BeOS Programming Tips
 ここでは、BeOSプログラミングのTipsを紹介しています。


Trackerのスクリプティング 2000.2.22

 BeOS標準のメールソフト「BeMail」は、TrackerのウィンドウからEmailファイルを開くと、その前後(上下)のファイルを順番に表示することができます。Queryのウィンドウでも同じことができることから、これはメッセージシステムによって実現されていると考えるのが妥当ですね。ということで、KEditにこの機能を実装すべく、Trackerのスクリプティングに挑戦してみました。その際に学んだことをつらつらと書いていきます。

 まず、ウィンドウの特定には、ファイルを開く際のメッセージ「B_REFS_RECEIVED(註)」の付加情報を利用します。Messageの内容はこんな感じです。

 BMessage: what = _RRC (0x5f525243, or 1599230531)
  entry TrackerViewToken, type=MSNG, c=1, size=24,
  entry refs, type=RREF, c=1, size= 0,

註)B_REFS_RECEIVEDは、BApplicationのRefsReceived()仮想関数に渡されるMessageオブジェクトの命令定数です。

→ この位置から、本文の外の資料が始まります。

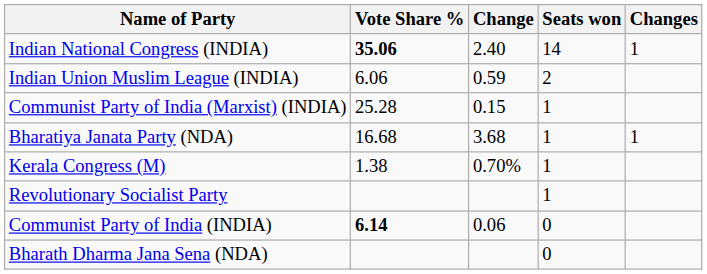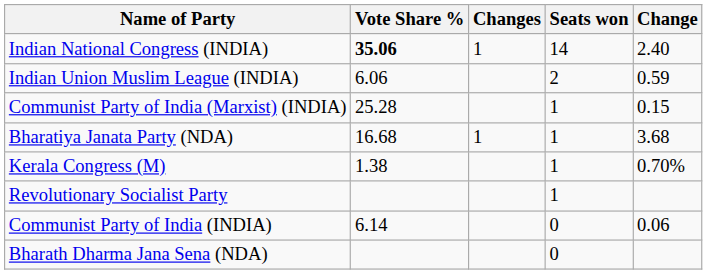columns swapped: Change <-> Changes
Communist Party of India (INDIA) | Vote Share %: bold -> normal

 「TrackerViewToken」という名前のMessengerが付加されています。この付加情報は、ファイルのダブルクリックまたはTracker上でファイルをアプリケーションにドラッグ&ドロップした場合にのみ付加されます。ファイルを右クリックした時に表示されるポップアップメニューから「Open With...」を実行してファイルを開いた場合や、LaunchPad等のアプリケーションを介して開いた場合は付加されません。MessageからMessengerを取り出すには、

  //Messageをmsgとすると…
  BMessneger aMessenger;
  msg->FindMessenger("TrackerViewToken", 0, &aMessenger);


とするだけです。もちろんこのMessengerオブジェクトはMessageと共に消える運命なので、後ほどアプリケーション中で利用する場合はコピーを作って保存しておく必要があります。

  //Messengerのコピー
  BMessenger* aNewMessenger = new BMessenger(aMessenger);


 さて、このMessengerが、Trackerの該当ウィンドウに対するMessengerとなるわけです。このMessengerは、該当ウィンドウが閉じられた場合は無効になるので、使用する前には必ず「IsValid()」を呼び出してメッセンジャーが使用可能かどうか確認しておきましょう。

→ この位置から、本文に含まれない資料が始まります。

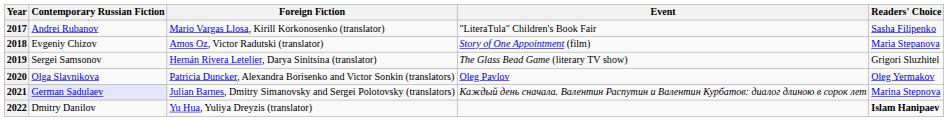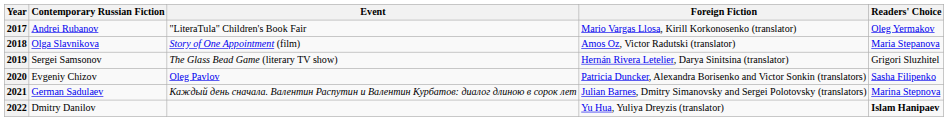columns swapped: Foreign Fiction <-> Event
2017 | Readers' Choice: Sasha Filipenko -> Oleg Yermakov
2018 | Contemporary Russian Fiction: Evgeniy Chizov -> Olga Slavnikova
2020 | Contemporary Russian Fiction: Olga Slavnikova -> Evgeniy Chizov
2020 | Readers' Choice: Oleg Yermakov -> Sasha Filipenko
2021 | Contemporary Russian Fiction: lavender background -> no background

 次は、このメッセンジャーを使って、ウィンドウ内のファイルのEntryを取り出します。この場合、"Entry"に対し、B_GET_PROPERTYを送ります。帰ってきたメッセージには、"result"という名前のentry_ref構造体データが付加されています。

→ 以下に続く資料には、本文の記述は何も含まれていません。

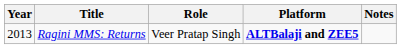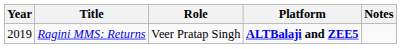Ragini MMS: Returns | Year: 2013 -> 2019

  //Messenger (= aMessenger) の利用
  //エラー処理は全て省略
  BMessage aMessage, aReply;
  type_code aType;
  int32 aCount;
  entry_ref aRef;
  BEntry aEntry;

  //Messageの組み立て
  aMessage.what = B_GET_PROPERTY;
  aMessage.AddSpecifier("Entry");

  //Messageの送信と受信
  aMessneger->SendMessage(&aMessage, &aReply);

  //Entryの取り出し
  aReply.GetInfo("result", &aType, &aCount);
  aReply.FindEntry("result", 0, &aRef);
  aEntry.SetTo(&aRef);


 これで、ひとつ目のEntryを取り出せます。Entryの個数はaCount個なので、forループを利用すれば全てのEntryを簡単に取り出せます。

 さて、次はファイルの選択です。選択には、"Selection"に対し、B_SET_PROPERTYを送ります。撰択するEntry情報は、"data"という名前でMessageに付加しておきます。
 現在開いているファイルの隣のファイルのEntryを(entry_ref構造体)aRefとすると、コードは次の様になります。

  //aRefはentry_ref構造体
  BMessage aMessage;

  aMessage.what = B_SET_PROPERTY;
  aMessage.AddSpecifier("Selection");
  aMessage.AddRef("data", &aRef);

  aMessenger->SendMessage(&aMessage);


 これで指定したファイル(エントリー)が強調表示されます。

 Entryを得る方法や撰択範囲を指定する方法は複数用意されていますので、用途によって使い分けるとよいと思います。